To begin with, allow me to quote from the elegant program notes of Drew Barr, the director of The Tempest, now at Great Lakes Theater: “The Tempest explores a paradox of human consciousness: awareness of one’s self in the world can prevent one from feeling connected to the world.”
How true. That statement, among many others in the program, goes a long way to explain the magic that resides in this script. Unfortunately, to paraphrase Mr. Barr, awareness of one’s self in the play can prevent the audience from feeling connected to the play.
In other words, it seems that the design and creative team were so caught up in shaping a new concept that they give short shrift to Shakespeare’s story. It is a lovely one involving a shipwreck, brotherly betrayal, young romance, sly comedy and the essence of justice—all overlaid with mysterious sounds and unexpected doings.
Prospero, the man who can make magic, has been banished to an island, along with his daughter, by his bro Antonio (Jonathan Dyrud), who took over as Duke of Milan. Feeling hissy, Prospero conjures up a storm so that Antonio and his sea-bound entourage, including King Alonso (Dougfred Miller) and his son Ferdinand, are swept ashore. Then Prospero’s assistant Ariel, “an airy Spirit,” reports that all the people are safe.
Of course, Ferdinand (Patrick Riley) and Miranda fall in love, as was Prospero’s plan. But there is skullduggery afoot, and Prospero and Ariel use their supernatural wiles to make it all come out dandy.
You will be forgiven if you’re not aware the characters are on an island (in the mind, or otherwise), since the muscular set design by Russell Metheny is long on metal and short on palm fronds. (BTW, are we nearing the end of the scenic design infatuation with industrial scaffolding and huge metal structures? Can a sister get a painted flat up in here?)
That said, Metheney’s structure serves to make the actors on stage dance and distort in the reflections coming off the transparent plastic panels, creating an aura of shifting shapes that enhances the story. Augmented by Rick Martin’s detailed lighting design, the air on stage is alive with sparks and flashes.
D.A. Smith does his best as Prospero, using his considerable chops to give the proceedings some drive and heft. But it doesn’t help that Katie Willmorth as Miranda delivers her lines at an unvarying high volume instead of projecting them with some degree of nuance.

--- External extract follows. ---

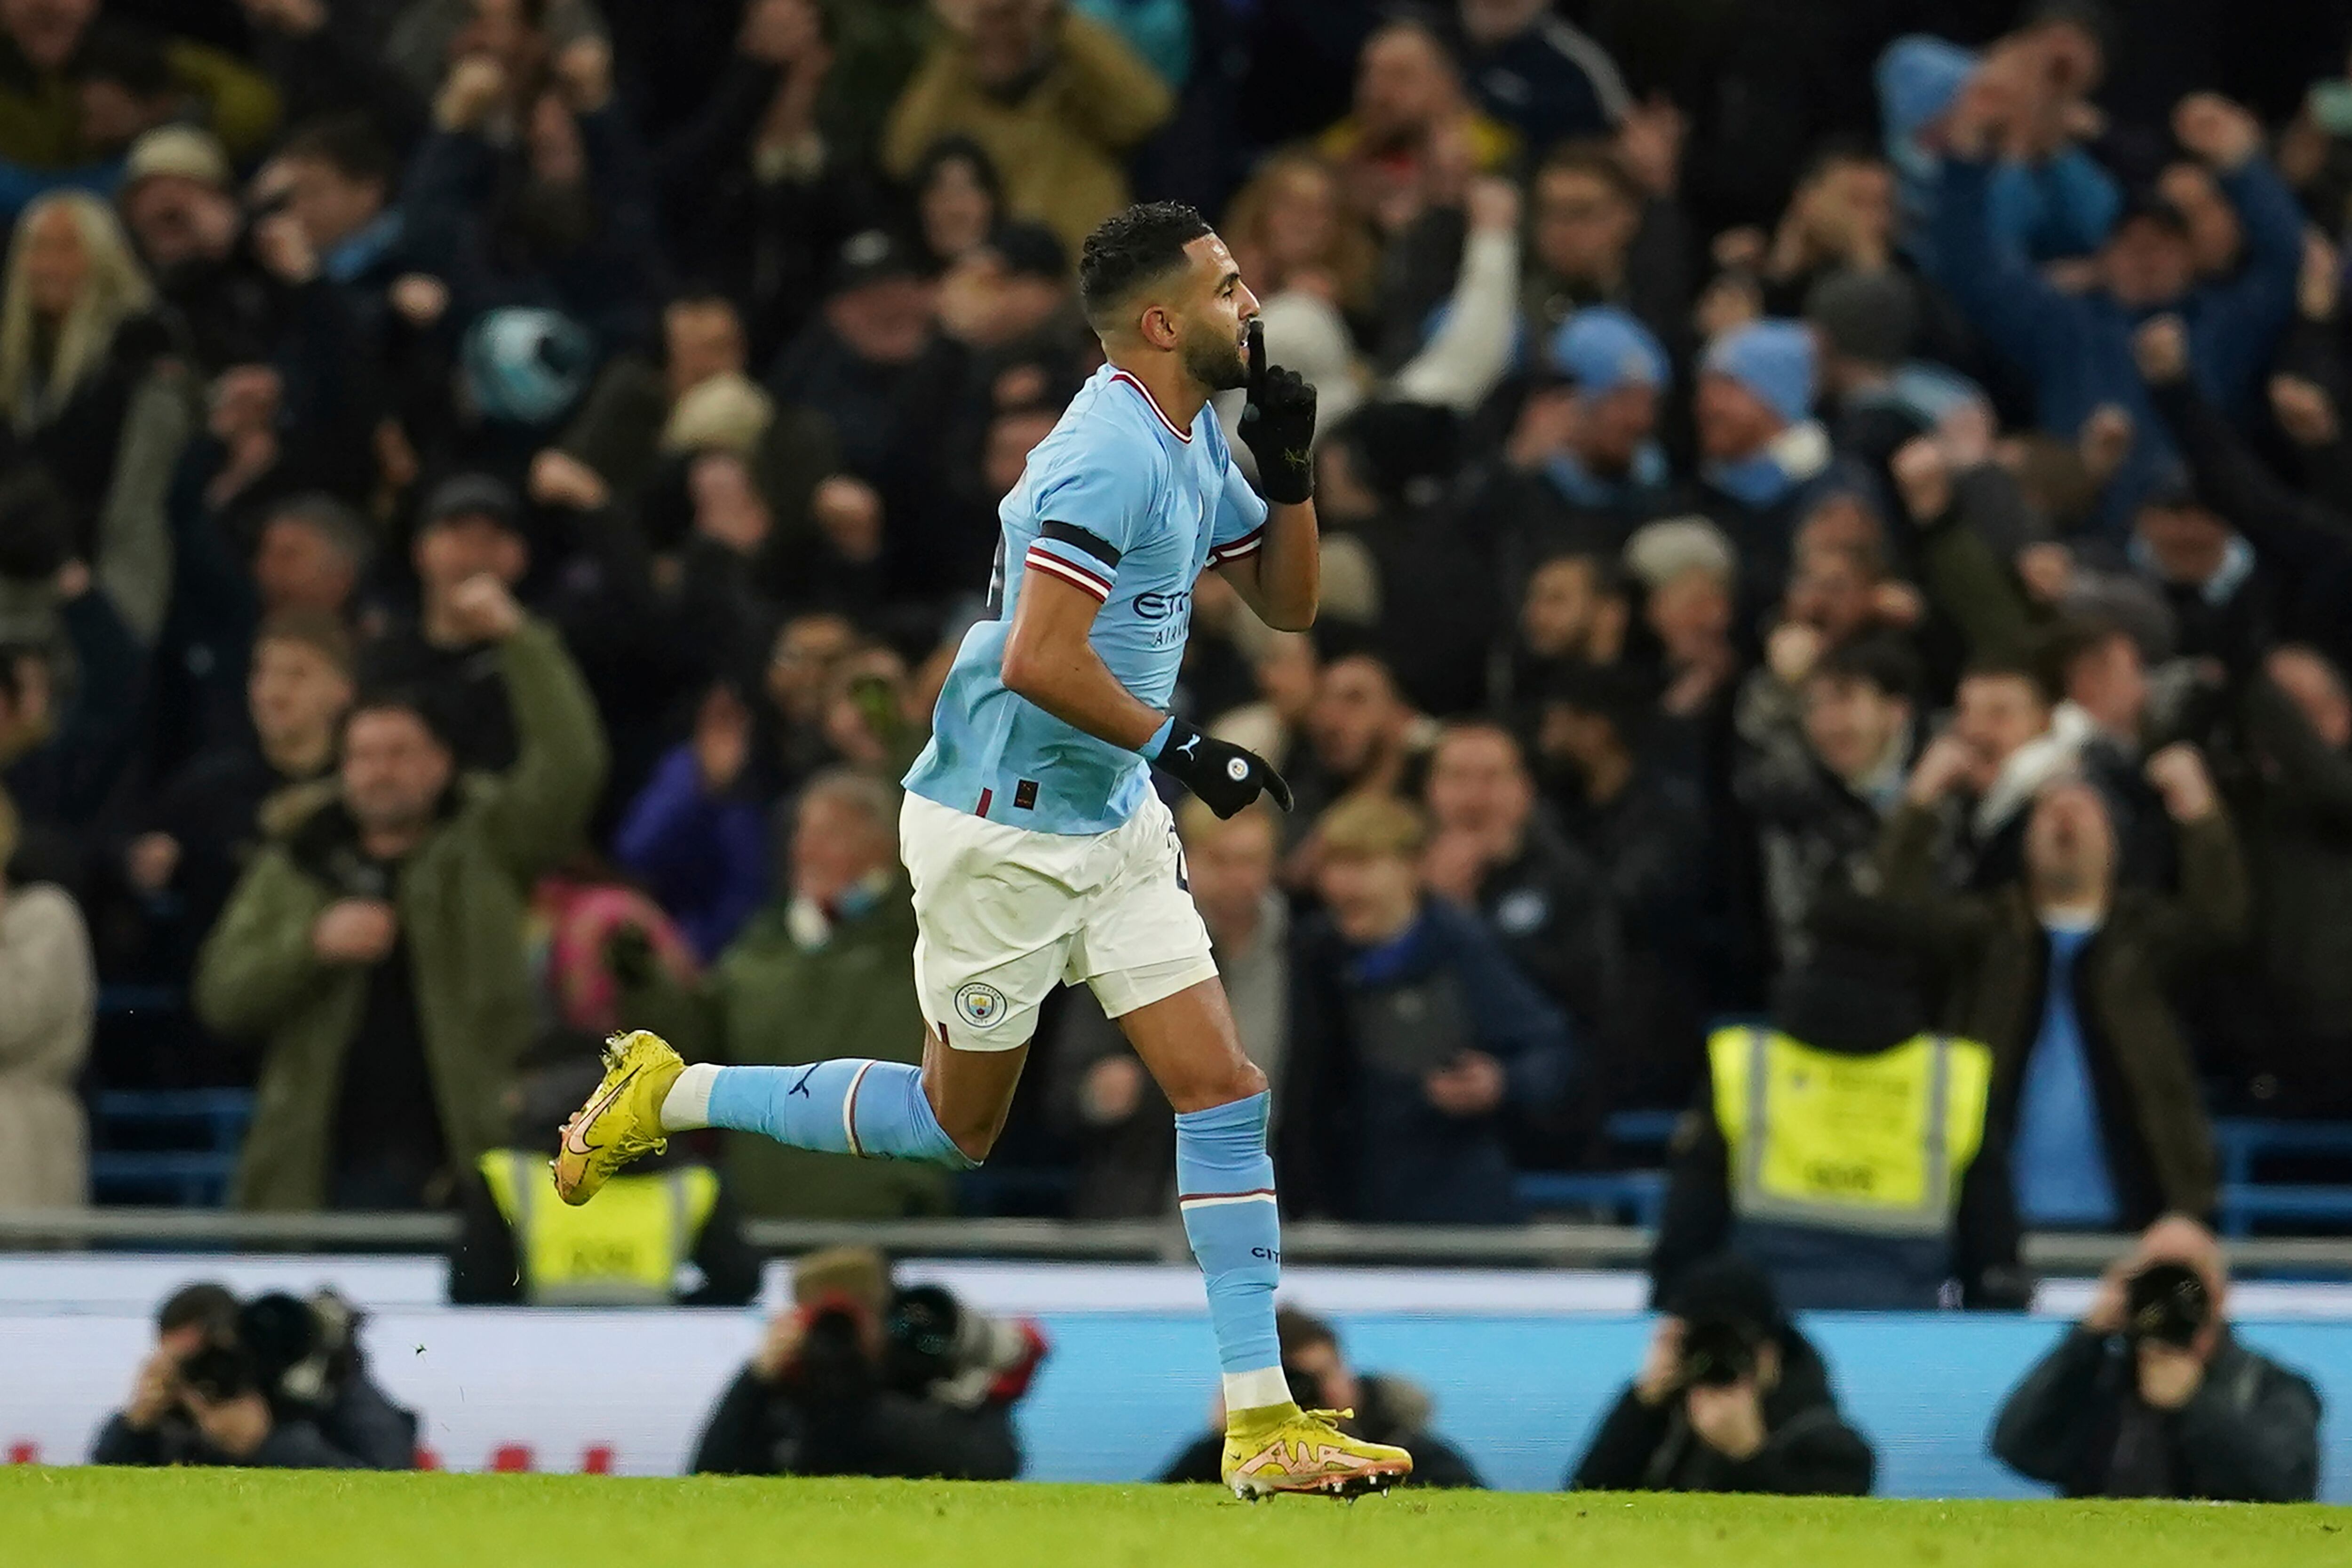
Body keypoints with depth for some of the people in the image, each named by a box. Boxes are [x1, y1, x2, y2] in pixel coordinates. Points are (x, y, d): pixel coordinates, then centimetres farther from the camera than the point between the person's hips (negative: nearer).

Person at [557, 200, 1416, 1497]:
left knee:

The play makes a screeching U-turn about an hour into the first act when another event, the Stefano & Trinculo Show, takes the stage. Looking and feeling like they dropped in from another another entertainment entirely, the butler and cook from the wrecked ship run into Caliban, Prospero’s hybrid human-fish-tortoise slave, and begin raiding the stores of wine.
At this point, the audience is hungry for some comedy relief and they laugh long and loud at the buffoonery of the three inebriates. Unfortunately, the play is turned on its head and becomes a vaudeville show with a strange and sometimes inexplicable story attached to it like a barnacle.

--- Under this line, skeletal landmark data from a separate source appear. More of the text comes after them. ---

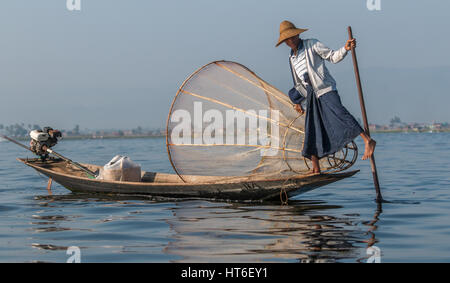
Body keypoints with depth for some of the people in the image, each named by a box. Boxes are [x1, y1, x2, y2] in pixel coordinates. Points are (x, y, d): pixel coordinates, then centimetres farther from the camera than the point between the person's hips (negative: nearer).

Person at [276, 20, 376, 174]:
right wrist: (297, 101, 25)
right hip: (312, 96, 6)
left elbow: (333, 56, -3)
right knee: (311, 132, 2)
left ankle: (368, 140, -38)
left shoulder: (312, 45, 2)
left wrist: (345, 48, -21)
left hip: (325, 89, -6)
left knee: (338, 113, -29)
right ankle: (316, 170, 7)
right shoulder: (291, 58, 18)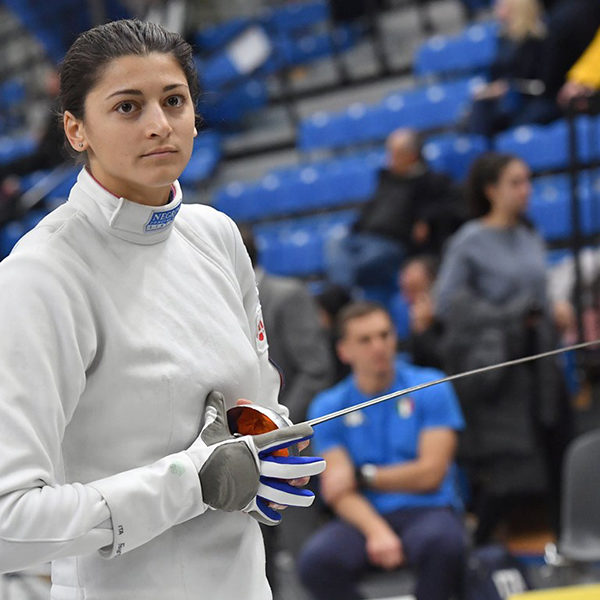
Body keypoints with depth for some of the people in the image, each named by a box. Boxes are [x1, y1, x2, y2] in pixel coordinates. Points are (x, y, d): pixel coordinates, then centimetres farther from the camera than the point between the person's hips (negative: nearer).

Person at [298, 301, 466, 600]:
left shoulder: (431, 389, 4)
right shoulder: (328, 407, 7)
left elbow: (431, 473, -3)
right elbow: (339, 492, -3)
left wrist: (362, 476, -2)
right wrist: (377, 532, -22)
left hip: (426, 511, -1)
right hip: (365, 518, 1)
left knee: (442, 543, -37)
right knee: (316, 559, -31)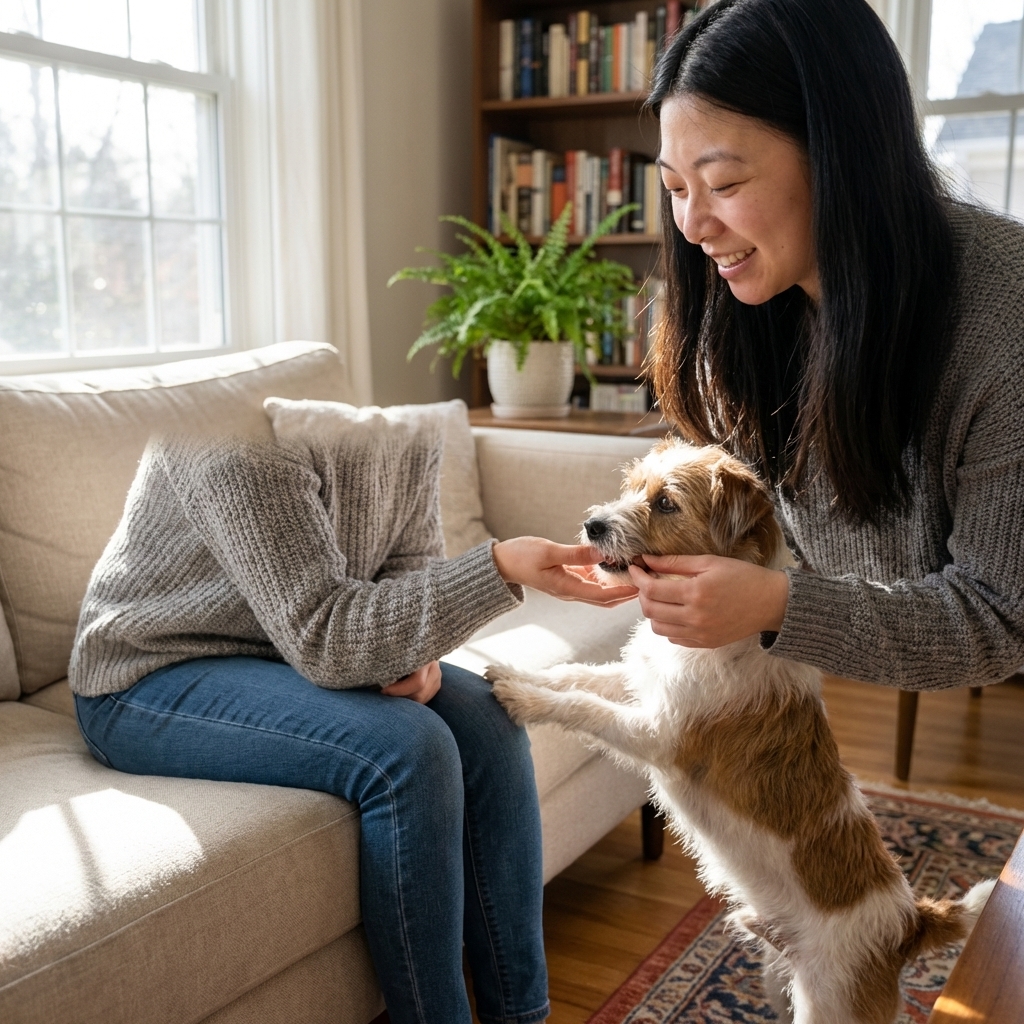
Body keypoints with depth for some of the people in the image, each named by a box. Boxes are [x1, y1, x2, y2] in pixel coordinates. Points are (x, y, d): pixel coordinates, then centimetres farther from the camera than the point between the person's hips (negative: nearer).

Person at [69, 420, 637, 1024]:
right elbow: (320, 635, -33)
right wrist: (500, 570, -40)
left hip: (298, 648, 7)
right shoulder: (247, 437, -30)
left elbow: (413, 559, 5)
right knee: (407, 751, -27)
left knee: (487, 723, -12)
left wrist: (417, 645, -16)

One has to admire Tom Ford as Stephano. For not only does he act his drunken character broadly (he vomits on the head of Trinculo), he actually is spelunking to find the absolutely lowest common denominator of oafishness. While it often grates, Ford’s effort is noted and we look forward, with some trepidation, to his reports from the depths.
As Trinculo, mugging Dustin Tucker seems like an ambitious apprentice to Tom Ford—playing a pratfalling Eve Harrington to Ford’s slapstick Margo Channing—and Tucker shows every evidence of being a splendid student.

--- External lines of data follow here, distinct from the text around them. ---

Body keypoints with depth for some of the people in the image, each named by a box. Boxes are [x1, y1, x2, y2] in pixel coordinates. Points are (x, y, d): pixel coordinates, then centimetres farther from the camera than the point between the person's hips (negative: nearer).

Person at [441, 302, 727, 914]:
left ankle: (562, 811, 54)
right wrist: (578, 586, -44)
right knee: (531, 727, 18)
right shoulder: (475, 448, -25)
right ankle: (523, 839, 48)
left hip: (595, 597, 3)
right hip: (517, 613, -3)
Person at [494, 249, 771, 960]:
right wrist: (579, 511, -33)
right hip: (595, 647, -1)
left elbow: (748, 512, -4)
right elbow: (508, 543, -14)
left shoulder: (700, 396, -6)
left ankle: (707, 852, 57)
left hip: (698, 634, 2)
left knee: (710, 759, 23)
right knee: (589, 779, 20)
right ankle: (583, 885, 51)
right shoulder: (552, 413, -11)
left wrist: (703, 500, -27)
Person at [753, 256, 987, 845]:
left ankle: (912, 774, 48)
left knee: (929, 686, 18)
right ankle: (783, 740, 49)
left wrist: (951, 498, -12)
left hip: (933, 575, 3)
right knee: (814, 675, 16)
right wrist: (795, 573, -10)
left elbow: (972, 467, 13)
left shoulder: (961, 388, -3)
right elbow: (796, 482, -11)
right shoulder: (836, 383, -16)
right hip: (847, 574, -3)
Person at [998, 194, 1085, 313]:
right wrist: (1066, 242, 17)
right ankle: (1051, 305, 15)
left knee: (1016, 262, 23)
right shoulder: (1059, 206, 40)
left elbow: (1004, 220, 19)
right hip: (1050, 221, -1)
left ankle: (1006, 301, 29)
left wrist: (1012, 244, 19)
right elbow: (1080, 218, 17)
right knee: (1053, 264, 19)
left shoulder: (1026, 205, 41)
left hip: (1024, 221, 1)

Of course, when attempting to capture a magical sense of mysticism on a strange island, sometimes things can go awry. And so they do when three sparkly 10-foot-tall tubular silver shapes walk on during a betrothal masque to honor Ferdinand and Miranda. These ambulatory phalluses, combined with a couple of the guys in large white plastic wedding dresses, make the latter part of Act Two look like a bizarrely-themed gay marriage gone tragically wrong.
If you’re looking for interesting moments, there are these: As Caliban, J. Todd Adams paints his face like Heath Ledger as The Joker in The Dark Knight, while contorting his body in ways that seem to defy anatomical logic. And Ryan David O’Byrne skulks somewhat menacingly as Ariel, often bedecked in what looks like a shredded shower curtain for a skirt. You’d think, with all those fantastical skills at his command, he could conjure up a nice chiffon number.
Give credit to GLT for trying something new in this interpretation of The Tempest. But when the story gets camouflaged in a torrent of design flourishes and jarring tonal switchbacks, the audience has to work even harder to find Will’s real magic.
Through April 26 at Great Lakes Theater, Hanna Theatre, 2067 E. 14th St., , 216-241-6000.